From: Kevin Sikorski (kws_at_cs.washington.edu)
Date: Mon May 19 2003 - 23:04:08 PDT
A Knowledge-Based Approach to Planning with Incomplete Information and
Sensing
by Ronald P.A. Petrick and Fahiem Bacchus
This paper presents a framework for representing a planning problem as
four knowledge bases, and evaluates a planner based on this approach.
Probably the biggest contribution of this paper is the idea of
representing planning problems as a series of knowledge bases. By
applying actions, it can then manipulating the formulas in the bases, thus
moving through the problem's knowledge space and eventually to the goal.
The next interesting idea is the concept of using worlds - basically
combinations of ways that propositions of unknown truth values can be
instantiated - to handle incomplete information. Before applying actions,
we must ensure that the preconditions to that action are true in all
worlds. Similarly, we know that a proposition is true if it is true in
all worlds.
With reguard to maintaining different worlds in order to model incomplete
information: the potential for exponential blow-up here frightens me. The
authors admit to using some type of "finite sets of formulas of a
first-order modal logic of knowledge". They do provide a reference, but
no real explanation of how it gets around the curse of dimensionality.
I don't see how this could nicely generalize to a continuous domain. As
always, you can discretize your space, but given that I don't see how they
handle exponential blow-up, this scares me.

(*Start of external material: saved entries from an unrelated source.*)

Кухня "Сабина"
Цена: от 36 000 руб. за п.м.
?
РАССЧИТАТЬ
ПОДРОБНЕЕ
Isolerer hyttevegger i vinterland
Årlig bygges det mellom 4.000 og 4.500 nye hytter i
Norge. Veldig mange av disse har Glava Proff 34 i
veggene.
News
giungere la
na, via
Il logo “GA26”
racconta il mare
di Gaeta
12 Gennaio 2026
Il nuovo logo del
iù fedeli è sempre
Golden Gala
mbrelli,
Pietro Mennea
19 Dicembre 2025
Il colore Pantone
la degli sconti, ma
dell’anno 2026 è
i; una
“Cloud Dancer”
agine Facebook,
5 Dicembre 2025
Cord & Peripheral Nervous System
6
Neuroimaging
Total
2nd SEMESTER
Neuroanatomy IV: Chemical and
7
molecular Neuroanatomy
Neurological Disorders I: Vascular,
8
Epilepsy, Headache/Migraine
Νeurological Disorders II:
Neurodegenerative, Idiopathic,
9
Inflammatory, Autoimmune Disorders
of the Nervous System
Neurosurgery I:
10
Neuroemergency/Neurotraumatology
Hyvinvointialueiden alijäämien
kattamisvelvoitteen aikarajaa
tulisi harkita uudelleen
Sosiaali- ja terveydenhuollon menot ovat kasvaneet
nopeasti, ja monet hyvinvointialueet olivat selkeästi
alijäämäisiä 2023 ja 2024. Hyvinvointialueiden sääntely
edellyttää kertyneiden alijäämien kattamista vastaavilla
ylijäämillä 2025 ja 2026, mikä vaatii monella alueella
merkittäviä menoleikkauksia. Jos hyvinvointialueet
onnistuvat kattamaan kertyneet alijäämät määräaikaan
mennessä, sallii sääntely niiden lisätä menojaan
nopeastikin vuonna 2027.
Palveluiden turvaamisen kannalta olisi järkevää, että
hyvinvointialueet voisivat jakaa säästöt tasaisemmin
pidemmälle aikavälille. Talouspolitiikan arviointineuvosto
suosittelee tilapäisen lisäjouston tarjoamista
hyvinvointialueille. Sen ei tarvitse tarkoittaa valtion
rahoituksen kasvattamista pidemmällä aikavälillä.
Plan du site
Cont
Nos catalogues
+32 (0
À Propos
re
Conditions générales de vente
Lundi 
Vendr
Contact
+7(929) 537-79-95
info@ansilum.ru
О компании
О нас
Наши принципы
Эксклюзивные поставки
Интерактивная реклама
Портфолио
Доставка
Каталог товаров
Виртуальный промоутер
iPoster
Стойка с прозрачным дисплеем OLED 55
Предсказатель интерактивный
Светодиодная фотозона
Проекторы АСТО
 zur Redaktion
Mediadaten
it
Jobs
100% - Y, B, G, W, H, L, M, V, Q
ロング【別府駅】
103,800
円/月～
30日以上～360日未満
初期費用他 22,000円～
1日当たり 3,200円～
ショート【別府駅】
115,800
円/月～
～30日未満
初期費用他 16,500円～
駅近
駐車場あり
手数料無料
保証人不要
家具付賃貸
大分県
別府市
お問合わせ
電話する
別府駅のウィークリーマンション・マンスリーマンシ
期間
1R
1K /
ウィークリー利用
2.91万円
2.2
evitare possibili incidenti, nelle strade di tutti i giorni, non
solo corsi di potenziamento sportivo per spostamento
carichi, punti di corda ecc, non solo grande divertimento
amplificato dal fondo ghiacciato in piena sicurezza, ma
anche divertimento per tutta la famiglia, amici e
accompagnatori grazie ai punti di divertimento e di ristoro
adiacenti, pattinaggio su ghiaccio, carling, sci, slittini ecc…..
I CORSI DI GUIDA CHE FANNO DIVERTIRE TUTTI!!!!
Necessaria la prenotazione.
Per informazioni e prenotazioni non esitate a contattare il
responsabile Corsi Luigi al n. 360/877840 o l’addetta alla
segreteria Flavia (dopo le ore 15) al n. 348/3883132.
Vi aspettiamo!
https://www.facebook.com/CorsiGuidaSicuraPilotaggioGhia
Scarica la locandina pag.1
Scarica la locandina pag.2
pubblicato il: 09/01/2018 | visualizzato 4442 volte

How about worst-case performance? We aren't given a concrete problem that
this representation does very poorly on, or cannot solve that more
traditional planning techniques work on. They do mention a domain where
It is not clear to me what the knowledge base K_x represents, or why it
was included. Ironically, it is the only knowledge base that is new to
this paper, but of the 4 bases described, they spent the least amount of
time on this one.
The authors state in several places in the paper that their representation
restricts the types of knowledge that can be modeled. This would likely
make it impossible for this planner to solve certain types of problems.
Unfortunately, I don't have a strong grasp of what an example would be.
I don't understand the specifics of how this works well enough to give any
non-trivial possible future work like "see if there is a way to make this
representation handle the types of information it currently can't".